- **DIRECTIONS FOR THIS TASK**:
Please give only the stretch from the first line through the line containing "Image: SCI columns", substituting "enclosing box" for "bounding box" and leaving everything else unchanged.

- **MATERIAL SUPPLIED**:
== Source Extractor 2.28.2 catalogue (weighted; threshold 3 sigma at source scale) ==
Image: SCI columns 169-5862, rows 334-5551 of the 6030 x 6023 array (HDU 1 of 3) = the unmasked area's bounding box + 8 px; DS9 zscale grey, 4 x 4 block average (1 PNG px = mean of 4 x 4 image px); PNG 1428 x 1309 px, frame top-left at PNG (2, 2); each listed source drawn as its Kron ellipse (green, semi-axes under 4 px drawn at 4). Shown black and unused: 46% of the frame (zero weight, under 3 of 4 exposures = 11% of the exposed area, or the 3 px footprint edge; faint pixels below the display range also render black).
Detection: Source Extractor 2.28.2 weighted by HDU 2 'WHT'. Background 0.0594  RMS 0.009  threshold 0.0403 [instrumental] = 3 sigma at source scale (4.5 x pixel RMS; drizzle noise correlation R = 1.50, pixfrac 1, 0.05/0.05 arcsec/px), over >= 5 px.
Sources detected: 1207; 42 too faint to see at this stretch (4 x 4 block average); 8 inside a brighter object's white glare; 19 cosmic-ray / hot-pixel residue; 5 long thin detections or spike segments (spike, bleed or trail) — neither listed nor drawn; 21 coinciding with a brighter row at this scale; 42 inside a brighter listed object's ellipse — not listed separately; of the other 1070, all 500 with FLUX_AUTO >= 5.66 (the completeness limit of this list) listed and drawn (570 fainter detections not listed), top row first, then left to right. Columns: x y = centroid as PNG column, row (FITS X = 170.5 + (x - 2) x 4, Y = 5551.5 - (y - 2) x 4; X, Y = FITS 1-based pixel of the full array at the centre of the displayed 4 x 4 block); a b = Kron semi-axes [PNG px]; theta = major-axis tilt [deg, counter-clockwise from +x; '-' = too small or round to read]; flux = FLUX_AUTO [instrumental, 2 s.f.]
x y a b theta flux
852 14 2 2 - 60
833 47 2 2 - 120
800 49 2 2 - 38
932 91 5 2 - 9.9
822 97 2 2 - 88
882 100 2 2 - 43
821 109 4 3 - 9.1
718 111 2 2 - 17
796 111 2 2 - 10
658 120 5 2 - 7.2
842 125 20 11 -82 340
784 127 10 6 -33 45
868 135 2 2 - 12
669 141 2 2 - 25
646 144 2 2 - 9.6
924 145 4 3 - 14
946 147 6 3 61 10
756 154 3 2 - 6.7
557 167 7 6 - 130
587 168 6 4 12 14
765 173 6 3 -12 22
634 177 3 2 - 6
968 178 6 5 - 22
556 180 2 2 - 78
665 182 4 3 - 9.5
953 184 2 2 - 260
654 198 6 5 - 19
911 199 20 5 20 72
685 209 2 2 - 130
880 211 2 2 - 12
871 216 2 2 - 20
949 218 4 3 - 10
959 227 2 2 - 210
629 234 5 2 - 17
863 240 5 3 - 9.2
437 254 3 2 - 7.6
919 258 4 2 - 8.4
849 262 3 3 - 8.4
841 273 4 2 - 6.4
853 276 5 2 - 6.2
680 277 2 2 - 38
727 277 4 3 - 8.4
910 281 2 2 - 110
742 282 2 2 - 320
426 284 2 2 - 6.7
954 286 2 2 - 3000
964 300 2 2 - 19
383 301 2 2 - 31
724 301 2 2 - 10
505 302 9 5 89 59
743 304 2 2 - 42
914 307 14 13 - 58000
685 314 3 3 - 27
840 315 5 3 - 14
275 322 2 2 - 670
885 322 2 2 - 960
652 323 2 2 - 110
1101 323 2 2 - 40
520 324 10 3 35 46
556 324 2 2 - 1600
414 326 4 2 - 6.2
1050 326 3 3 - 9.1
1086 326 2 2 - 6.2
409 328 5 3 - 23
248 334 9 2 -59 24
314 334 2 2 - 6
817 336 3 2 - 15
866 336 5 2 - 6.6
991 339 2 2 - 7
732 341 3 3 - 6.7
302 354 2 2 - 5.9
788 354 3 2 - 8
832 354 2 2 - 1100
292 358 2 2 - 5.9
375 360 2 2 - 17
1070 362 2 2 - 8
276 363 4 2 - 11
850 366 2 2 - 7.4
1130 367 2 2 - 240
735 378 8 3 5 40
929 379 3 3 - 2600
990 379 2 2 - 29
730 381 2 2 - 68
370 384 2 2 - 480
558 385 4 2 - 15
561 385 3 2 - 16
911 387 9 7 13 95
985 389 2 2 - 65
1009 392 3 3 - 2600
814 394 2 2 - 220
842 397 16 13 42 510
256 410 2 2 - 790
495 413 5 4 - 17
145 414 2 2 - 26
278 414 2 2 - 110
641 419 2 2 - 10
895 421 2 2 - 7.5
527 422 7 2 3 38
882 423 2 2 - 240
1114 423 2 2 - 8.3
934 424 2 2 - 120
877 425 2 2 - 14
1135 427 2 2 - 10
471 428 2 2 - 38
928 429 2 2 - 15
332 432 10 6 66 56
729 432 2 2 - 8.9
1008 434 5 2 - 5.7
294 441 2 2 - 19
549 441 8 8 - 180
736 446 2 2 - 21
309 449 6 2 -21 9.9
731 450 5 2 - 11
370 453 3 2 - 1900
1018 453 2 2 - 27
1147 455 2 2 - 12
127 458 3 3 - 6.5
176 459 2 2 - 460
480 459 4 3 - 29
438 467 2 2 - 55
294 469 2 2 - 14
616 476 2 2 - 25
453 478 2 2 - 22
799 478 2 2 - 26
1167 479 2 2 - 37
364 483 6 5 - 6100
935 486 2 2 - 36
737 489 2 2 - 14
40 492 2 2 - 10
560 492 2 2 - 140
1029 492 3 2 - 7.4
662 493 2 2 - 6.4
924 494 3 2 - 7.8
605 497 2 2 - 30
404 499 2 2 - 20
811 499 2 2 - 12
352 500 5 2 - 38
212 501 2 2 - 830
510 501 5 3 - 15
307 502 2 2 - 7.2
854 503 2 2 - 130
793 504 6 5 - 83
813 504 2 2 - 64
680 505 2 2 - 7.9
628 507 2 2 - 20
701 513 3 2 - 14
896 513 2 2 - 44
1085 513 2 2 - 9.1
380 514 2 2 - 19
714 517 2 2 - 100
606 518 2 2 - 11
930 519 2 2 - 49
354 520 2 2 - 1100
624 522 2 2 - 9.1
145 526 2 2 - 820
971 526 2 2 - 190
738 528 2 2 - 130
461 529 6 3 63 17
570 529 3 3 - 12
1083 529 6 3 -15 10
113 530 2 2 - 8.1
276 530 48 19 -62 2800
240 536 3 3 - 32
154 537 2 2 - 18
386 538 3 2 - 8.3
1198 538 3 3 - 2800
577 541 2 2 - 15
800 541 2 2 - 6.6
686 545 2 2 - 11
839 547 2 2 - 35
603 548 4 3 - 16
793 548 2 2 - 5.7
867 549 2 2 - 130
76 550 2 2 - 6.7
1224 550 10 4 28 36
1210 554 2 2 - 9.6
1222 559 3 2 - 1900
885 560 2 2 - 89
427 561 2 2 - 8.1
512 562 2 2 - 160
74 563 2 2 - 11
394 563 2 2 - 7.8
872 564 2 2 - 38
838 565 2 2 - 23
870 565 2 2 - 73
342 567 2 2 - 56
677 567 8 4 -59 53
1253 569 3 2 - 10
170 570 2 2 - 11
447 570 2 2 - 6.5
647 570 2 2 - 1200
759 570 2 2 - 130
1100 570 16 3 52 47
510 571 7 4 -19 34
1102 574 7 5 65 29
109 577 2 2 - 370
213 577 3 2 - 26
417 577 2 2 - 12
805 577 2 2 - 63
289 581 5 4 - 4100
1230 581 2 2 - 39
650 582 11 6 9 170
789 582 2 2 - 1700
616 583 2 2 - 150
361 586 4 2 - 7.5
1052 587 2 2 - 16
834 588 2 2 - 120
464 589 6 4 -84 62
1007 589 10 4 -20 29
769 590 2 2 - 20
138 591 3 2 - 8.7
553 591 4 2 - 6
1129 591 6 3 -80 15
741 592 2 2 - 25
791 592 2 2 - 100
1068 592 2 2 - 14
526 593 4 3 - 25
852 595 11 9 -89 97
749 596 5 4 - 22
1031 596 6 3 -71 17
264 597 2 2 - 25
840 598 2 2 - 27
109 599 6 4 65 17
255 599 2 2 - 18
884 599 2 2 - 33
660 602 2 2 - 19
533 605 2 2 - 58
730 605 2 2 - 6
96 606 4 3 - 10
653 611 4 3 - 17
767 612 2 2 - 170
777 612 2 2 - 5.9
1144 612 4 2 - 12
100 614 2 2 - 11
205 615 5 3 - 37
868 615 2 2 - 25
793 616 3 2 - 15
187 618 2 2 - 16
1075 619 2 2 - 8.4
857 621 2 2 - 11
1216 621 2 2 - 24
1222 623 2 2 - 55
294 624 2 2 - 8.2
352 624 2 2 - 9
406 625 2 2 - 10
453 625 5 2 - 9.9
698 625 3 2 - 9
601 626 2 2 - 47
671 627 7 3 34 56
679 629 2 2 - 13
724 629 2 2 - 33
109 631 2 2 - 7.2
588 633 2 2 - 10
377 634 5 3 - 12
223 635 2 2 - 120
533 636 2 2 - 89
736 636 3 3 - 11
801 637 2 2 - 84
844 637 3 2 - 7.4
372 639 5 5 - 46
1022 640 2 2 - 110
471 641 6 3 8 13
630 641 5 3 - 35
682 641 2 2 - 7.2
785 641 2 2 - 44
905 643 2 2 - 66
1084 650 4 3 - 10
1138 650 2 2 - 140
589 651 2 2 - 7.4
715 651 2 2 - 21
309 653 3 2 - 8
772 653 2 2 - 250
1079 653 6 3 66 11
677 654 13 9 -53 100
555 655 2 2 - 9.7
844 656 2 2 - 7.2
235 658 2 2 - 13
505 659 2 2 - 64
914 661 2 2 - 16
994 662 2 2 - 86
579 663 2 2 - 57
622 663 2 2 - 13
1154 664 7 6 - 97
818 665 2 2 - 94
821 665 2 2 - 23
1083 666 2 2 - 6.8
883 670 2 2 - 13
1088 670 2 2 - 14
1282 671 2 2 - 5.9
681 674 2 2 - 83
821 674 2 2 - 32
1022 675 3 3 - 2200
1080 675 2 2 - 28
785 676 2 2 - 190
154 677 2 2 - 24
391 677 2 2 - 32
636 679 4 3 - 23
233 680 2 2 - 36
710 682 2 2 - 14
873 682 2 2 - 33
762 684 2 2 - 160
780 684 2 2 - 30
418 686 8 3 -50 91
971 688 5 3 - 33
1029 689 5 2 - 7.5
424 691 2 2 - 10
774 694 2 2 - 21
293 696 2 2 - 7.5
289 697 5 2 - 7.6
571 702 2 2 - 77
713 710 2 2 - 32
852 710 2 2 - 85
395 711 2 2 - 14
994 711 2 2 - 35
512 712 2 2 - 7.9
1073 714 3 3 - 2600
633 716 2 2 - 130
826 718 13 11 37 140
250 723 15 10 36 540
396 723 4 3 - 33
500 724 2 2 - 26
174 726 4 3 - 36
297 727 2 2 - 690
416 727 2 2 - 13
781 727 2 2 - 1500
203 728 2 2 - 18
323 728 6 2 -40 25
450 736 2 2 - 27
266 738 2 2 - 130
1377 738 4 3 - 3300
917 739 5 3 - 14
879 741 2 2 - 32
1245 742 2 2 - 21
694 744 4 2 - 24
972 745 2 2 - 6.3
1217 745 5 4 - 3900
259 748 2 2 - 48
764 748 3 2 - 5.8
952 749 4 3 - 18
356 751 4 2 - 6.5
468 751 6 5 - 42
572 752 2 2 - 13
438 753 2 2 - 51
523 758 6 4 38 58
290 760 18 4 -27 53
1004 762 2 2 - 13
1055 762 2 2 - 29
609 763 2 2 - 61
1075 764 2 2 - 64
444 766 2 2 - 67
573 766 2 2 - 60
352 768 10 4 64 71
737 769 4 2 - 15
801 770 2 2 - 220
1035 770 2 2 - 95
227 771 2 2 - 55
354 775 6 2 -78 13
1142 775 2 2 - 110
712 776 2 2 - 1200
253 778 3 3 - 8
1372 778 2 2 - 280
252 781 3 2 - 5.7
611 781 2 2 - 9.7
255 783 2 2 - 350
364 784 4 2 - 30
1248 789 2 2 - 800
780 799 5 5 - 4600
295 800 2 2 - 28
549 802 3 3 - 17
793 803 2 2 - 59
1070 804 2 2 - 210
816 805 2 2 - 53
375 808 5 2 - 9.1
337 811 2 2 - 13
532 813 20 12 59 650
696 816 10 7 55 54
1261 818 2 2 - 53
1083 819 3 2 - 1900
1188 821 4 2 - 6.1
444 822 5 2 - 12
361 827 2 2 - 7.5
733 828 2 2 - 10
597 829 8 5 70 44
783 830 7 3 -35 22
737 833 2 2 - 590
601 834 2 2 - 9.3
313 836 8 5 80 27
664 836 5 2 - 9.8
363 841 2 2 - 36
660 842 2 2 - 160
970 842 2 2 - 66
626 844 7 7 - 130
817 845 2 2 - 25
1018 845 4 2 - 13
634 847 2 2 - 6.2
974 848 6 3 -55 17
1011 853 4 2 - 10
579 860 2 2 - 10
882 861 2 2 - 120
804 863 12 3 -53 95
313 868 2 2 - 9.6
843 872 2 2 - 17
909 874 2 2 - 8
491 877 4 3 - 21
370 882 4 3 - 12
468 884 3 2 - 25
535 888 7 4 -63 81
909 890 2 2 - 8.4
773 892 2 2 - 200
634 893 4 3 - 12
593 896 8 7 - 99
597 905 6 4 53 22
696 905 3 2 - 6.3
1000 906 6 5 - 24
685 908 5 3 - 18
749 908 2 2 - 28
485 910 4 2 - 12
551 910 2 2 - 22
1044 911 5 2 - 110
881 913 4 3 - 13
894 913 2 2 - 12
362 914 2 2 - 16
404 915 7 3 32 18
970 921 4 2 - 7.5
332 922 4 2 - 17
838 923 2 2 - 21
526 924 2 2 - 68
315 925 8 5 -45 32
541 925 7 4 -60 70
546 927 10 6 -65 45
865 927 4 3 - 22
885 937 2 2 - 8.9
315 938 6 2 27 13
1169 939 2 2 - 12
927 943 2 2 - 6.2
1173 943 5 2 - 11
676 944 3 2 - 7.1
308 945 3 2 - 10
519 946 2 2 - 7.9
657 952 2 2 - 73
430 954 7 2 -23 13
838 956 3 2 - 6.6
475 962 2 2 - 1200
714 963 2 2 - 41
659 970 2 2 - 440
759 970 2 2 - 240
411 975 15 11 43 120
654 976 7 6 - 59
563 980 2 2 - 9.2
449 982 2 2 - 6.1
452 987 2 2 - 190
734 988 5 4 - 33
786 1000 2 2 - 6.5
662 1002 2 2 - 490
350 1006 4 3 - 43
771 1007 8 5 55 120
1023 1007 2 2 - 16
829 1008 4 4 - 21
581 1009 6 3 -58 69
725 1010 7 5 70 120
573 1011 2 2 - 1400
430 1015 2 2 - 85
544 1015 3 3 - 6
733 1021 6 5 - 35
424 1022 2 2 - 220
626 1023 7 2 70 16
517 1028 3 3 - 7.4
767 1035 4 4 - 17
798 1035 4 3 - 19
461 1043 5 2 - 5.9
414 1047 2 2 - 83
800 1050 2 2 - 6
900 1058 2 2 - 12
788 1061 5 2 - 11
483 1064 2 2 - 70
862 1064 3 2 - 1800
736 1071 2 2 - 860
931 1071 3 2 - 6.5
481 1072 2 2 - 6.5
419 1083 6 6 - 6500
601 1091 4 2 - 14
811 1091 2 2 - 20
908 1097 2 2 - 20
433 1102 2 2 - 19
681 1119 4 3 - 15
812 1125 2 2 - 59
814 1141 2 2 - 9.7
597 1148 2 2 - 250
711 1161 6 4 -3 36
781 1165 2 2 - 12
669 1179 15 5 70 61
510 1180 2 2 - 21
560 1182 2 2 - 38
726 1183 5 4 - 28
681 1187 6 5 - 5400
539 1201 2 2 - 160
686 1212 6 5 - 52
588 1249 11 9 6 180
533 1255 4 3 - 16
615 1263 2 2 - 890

- **TASK OUTPUT**:
== Source Extractor 2.28.2 catalogue (weighted; threshold 3 sigma at source scale) ==
Image: SCI columns 169-5862, rows 334-5551 of the 6030 x 6023 array (HDU 1 of 3) = the unmasked area's enclosing box + 8 px; DS9 zscale grey, 4 x 4 block average (1 PNG px = mean of 4 x 4 image px); PNG 1428 x 1309 px, frame top-left at PNG (2, 2); each listed source drawn as its Kron ellipse (green, semi-axes under 4 px drawn at 4). Shown black and unused: 46% of the frame (zero weight, under 3 of 4 exposures = 11% of the exposed area, or the 3 px footprint edge; faint pixels below the display range also render black).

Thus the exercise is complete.